Los analgésicos hacían cada vez menos efecto, y ella se acurrucaba en la cama, con el sudor frío empapando la bata.
En ese momento, entró la llamada de David y Héctor.
Las voces al otro lado eran tan frías como el hielo: —¿Por una herida tan pequeña todavía sigues internada? Tu castigo aún no termina, vuelve de inmediato.
Marisol sostenía el teléfono con los dedos temblorosos.
Sabía que lo único que querían era apurar el tiempo para seguir torturándola.
Está bien.
Que lo hicieran.
Ella también quería ver qué expresión tendrían cuando, después de destrozarla, solo quedara un cadáver frío.
Pidió voluntariamente el alta, recogió un montón de analgésicos y regresó a esa supuesta casa.
Pero apenas llegó a la mansión, los sirvientes la detuvieron.

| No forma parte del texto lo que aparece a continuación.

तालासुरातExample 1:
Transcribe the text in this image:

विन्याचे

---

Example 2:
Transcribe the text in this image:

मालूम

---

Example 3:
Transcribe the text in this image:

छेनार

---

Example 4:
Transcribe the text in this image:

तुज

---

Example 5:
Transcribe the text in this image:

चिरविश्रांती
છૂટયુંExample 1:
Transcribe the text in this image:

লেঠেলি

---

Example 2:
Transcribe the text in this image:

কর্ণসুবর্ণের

—Señorita Marisol, el señor David y el señor Héctor ordenaron que, como estuvo tantos días en el hospital, seguramente se llenó de bacterias y virus. Para no contagiar a la señorita Camila, tiene que desinfectarse primero.
Sin darle tiempo a reaccionar, varios sirvientes la alzaron y la arrojaron directamente a la pileta de desinfección.
—¡Ahhh!
El líquido abrasivo se filtraba en sus heridas abiertas, haciéndola convulsionar de dolor. La sangre brotaba de las laceraciones, tiñendo de rojo toda el agua.

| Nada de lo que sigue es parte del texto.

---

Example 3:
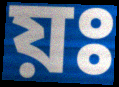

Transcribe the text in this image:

য়ঃ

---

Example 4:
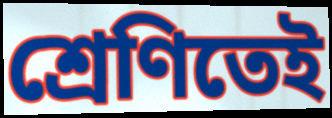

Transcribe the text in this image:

শ্রেণিতেই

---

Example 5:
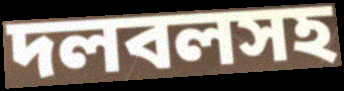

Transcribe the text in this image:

দলবলসহ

Los sirvientes gritaron aterrados y corrieron a llamar a David y a Héctor.
Cuando David llegó, Marisol ya estaba semiconsciente, el rostro pálido cubierto de sudor frío, los labios mordidos hasta sangrar.

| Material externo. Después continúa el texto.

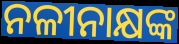
ନଳୀନାକ୍ଷଙ୍କ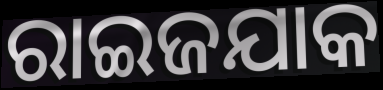
ରାଇଜଯାକ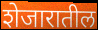
शेजारातीलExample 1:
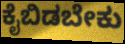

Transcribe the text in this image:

ಕೈಬಿಡಬೇಕು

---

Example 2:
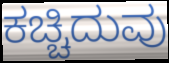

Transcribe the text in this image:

ಕಚ್ಚಿದುವು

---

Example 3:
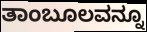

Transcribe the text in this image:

ತಾಂಬೂಲವನ್ನೂ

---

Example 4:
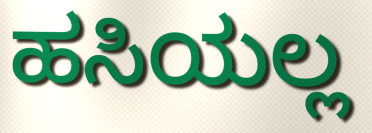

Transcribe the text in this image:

ಹಸಿಯಲ್ಲ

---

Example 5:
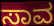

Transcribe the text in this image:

ಸಾವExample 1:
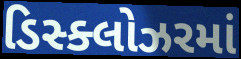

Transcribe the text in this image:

ડિસ્ક્લોઝરમાં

Sus pupilas se contrajeron y, por instinto, extendió la mano para sacarla.
Pero Héctor lo sujetó con fuerza de la muñeca y le susurró con voz baja: —¿Olvidaste nuestro plan?
La mano de David se detuvo en el aire.
Héctor lo miró fijamente, su voz tan calmada que resultaba cruel: —Sé que la quieres, pero solo le queda un mes.
—Solo si sufre hasta el final, nunca más se atreverá a dañar a Carmen.
Hizo una pausa, suavizando el tono: —Soy su hermano mayor, también me duele, pero por Carmen debemos ser despiadados.
Los dedos de David temblaron levemente, pero al final retiró la mano.
Marisol, sumergida en sangre, alcanzó a ver sus siluetas alejándose.
Qué irónico.
Ella estaba a punto de morir, y aún se preocupaban de si en el futuro dañaría a Carmen.
…
La dejaron allí toda la noche. Al amanecer, los sirvientes la sacaron, arrojándola a su habitación como si fuera basura.
Marisol se encogió en la cama, tan dolorida que hasta respirar era un tormento.
Cuando logró recuperarse un poco, se obligó a incorporarse y empezó a ordenar sus cosas.
Ya que iba a morir, quería hacerlo con limpieza, sin dejar rastro de sí misma en esa casa.
Así, en la próxima vida no volvería a encontrarse con ellos.
Sacó las fotos que había guardado todos esos años, los diarios, los regalos que le había dado David...
Y uno por uno, los arrojó al brasero.
Las llamas devoraban los recuerdos del pasado, y junto con ellos consumían lo poco que le quedaba de vida.
En ese instante, la puerta se abrió de golpe.